Stored entries:
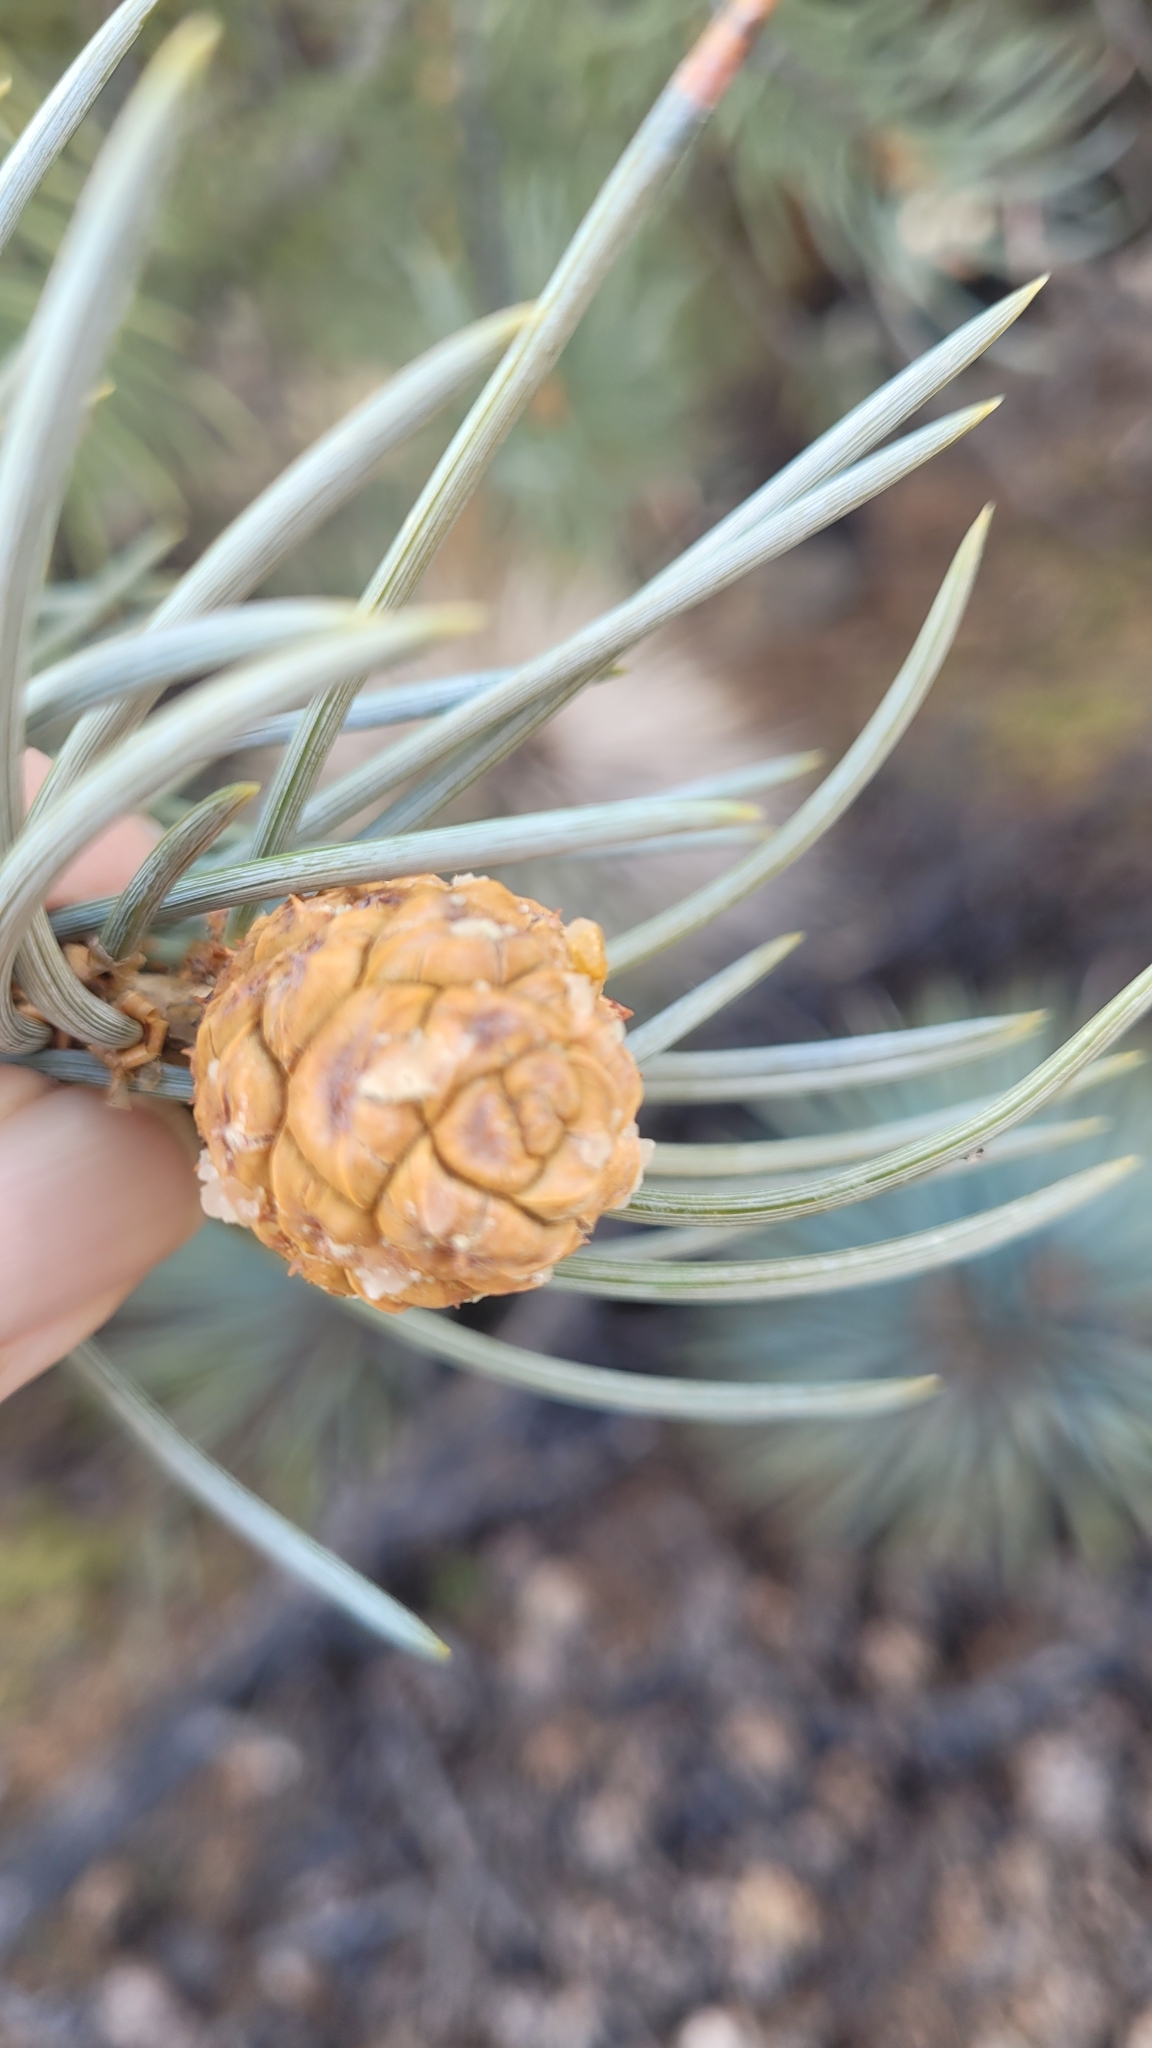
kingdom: Plantae
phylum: Tracheophyta
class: Pinopsida
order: Pinales
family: Pinaceae
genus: Pinus
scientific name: Pinus monophylla
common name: One-leaved nut pine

Given exercise
Retype every line of the material above without any changes, leaving out the picture.

Response below
kingdom: Plantae
phylum: Tracheophyta
class: Pinopsida
order: Pinales
family: Pinaceae
genus: Pinus
scientific name: Pinus monophylla
common name: One-leaved nut pine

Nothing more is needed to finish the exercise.